First here's a little background info on the chairs.
- November: I ordered a pair of Herman Miller/Eames shell chairs from Ebay and was SUPER excited when they came!
- Late November: I picked out a fabric to reupholster them ..
- December: Still researching reupholstering ... a little less excited
- January: Decided to get a quote from a shop in LA who specializes in Eames refurbishing (way too high for what we're looking for). Quote from a local reupholster - we ended up running out clutching to our chair after they dropped one on the floor and wanted to staple through the fiberglass.
- Late January: Decided that reupholstering them was too hard, sand off the foam, and expose the bare fiberglass.
- February-June: Sat in garage partially finished
In between and after there was a lot of sanding. David will go into the specifics of the sanding process, but it wasn't fun ... Also, just a reminder that this is how we did things, since we didn't have all of the correct power tools. So there would be a faster, easier way to do it with the right tools. I guess the excitement of the chairs overcame us :)
David will share our process!
Hey this is David, Sarah's husband and diy project partner. Last weekend, we finally wrapped up the eames chairs and Sarah ask me to share the process with you all today.
Unfortunately, the upholstery was shot. Annabelle is always obsessed with smelling any nasty upholstery and foam that comes on our project furniture...
First we removed the original upholstery. It is sewn to a plastic band that is formed to clamp the edge of the fiberglass around the whole chair. Starting a the joint in the middle of the seat, cut the first few threads to get it started and then begin prying it off working around the side. once around one side, it will pull off exposing the foam.
Now with the just the old glue remaining, its time to start sanding. With glue from the '70s and fiberglass, a respirator is a must (and long sleeves/pants). Using our orbital sander, I started with 120 grit and sanded off most of the glue. When the glue was almost gone, I switched to 220 grit and finished removing all the glue and worked on any spots where there was any scratches. I also sanded off the remaining clear on the back and bottom of the chair with the 220. I then went over the whole chair by hand with 320 grit to make sure there were no viable scratches from the sanding.

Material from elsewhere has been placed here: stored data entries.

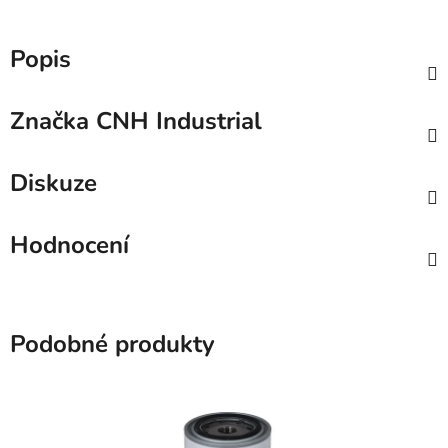
Popis
Značka
CNH Industrial
Diskuze
Hodnocení
Podobné produkty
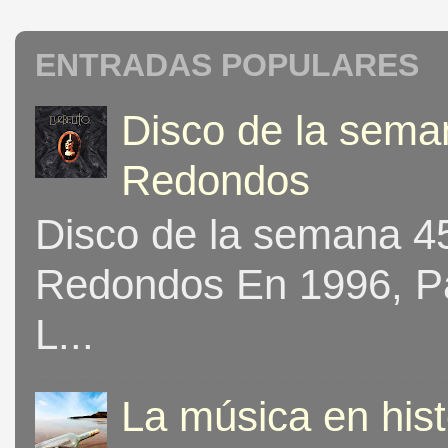
ENTRADAS POPULARES
Disco de la seman
Redondos
Disco de la semana 453
Redondos En 1996, Pat
L...
La música en his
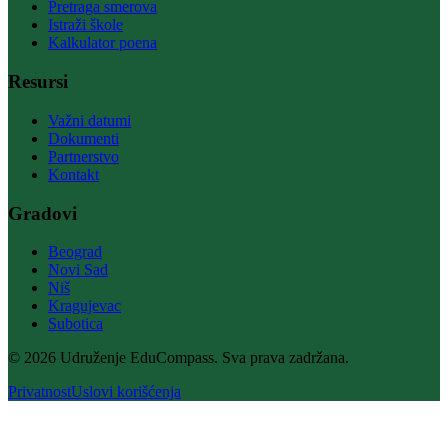
Pretraga smerova
Istraži škole
Kalkulator poena
Resursi
Važni datumi
Dokumenti
Partnerstvo
Kontakt
Gradovi
Beograd
Novi Sad
Niš
Kragujevac
Subotica
© 2026 Udruženje EduCompass. Sva prava zadržana.
Privatnost
Uslovi korišćenja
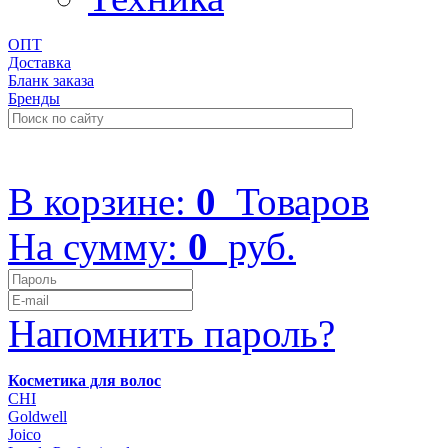
ОПТ
Доставка
Бланк заказа
Бренды
+7 (499) 322-48-40
В корзине:
0
Товаров
На сумму:
0
руб.
Напомнить пароль?
Косметика для волос
CHI
Goldwell
Joico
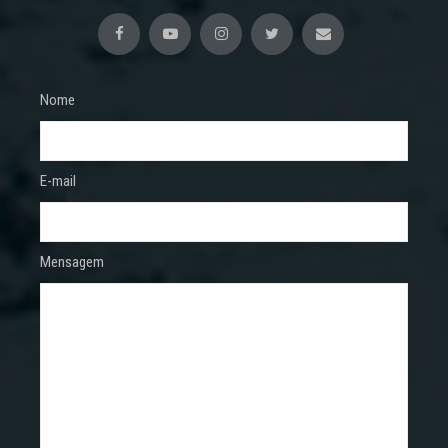
Nome
E-mail
Mensagem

We visited a local shop that makes surfboards out of fiberglass to see what they use to seal the boards. They used Wet Look sealer by Behr from Home Depot. We tried it ourselves, though it went on shiny, it didn't dry shiny. Sanding more in between coats may have brought out the shine more, but after sanding the entire piece, we were sanded out. For now we will leave on the sealer and when we get back to Maryland, we are going to apply automotive clear glossy coat to the fiberglass (by a friend that we trust).

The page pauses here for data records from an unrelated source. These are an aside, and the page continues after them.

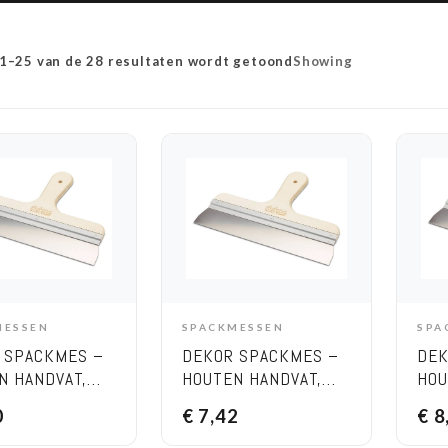
 1–25 van de 28 resultaten wordt getoond
Showing
MESSEN
SPACKMESSEN
SPA
DD TO CART
ADD TO CART
 SPACKMES –
DEKOR SPACKMES –
DEK
N HANDVAT,
HOUTEN HANDVAT,
HOU
TE 200 MM
BREEDTE 250 MM
BRE
0
€
7,42
€
8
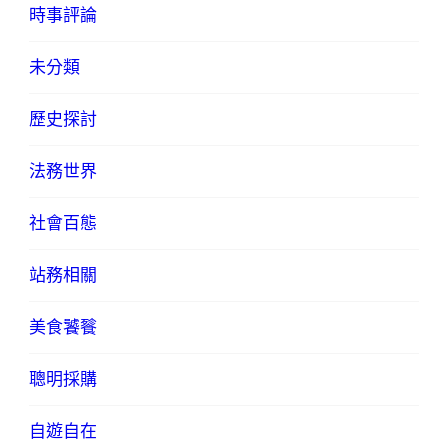
時事評論
未分類
歷史探討
法務世界
社會百態
站務相關
美食饕餮
聰明採購
自遊自在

The original clear coat was oxidized and the aluminum was full of dents and scratches. The first step was to remove the remaining clear and sand out all of the scratched and dents using a combination of hand sanding and the orbital sander with 120 grit.
|front has no sanding, back is almost finished|
|in between sanding, still a lot of scratches|
After all of the hard work sanding, I used Mothers Aluminum Polish. This is the step that finally pays off. You take some of the compound on a rag, rub it on the metal until a black residue appears and then you buff the residue from the metal and you are left with a mirror like finish.
|before and after|
p.s. (this is Sarah) I may make a cushion for them too ... I ordered fabric, so fingers crossed, I can figure it out!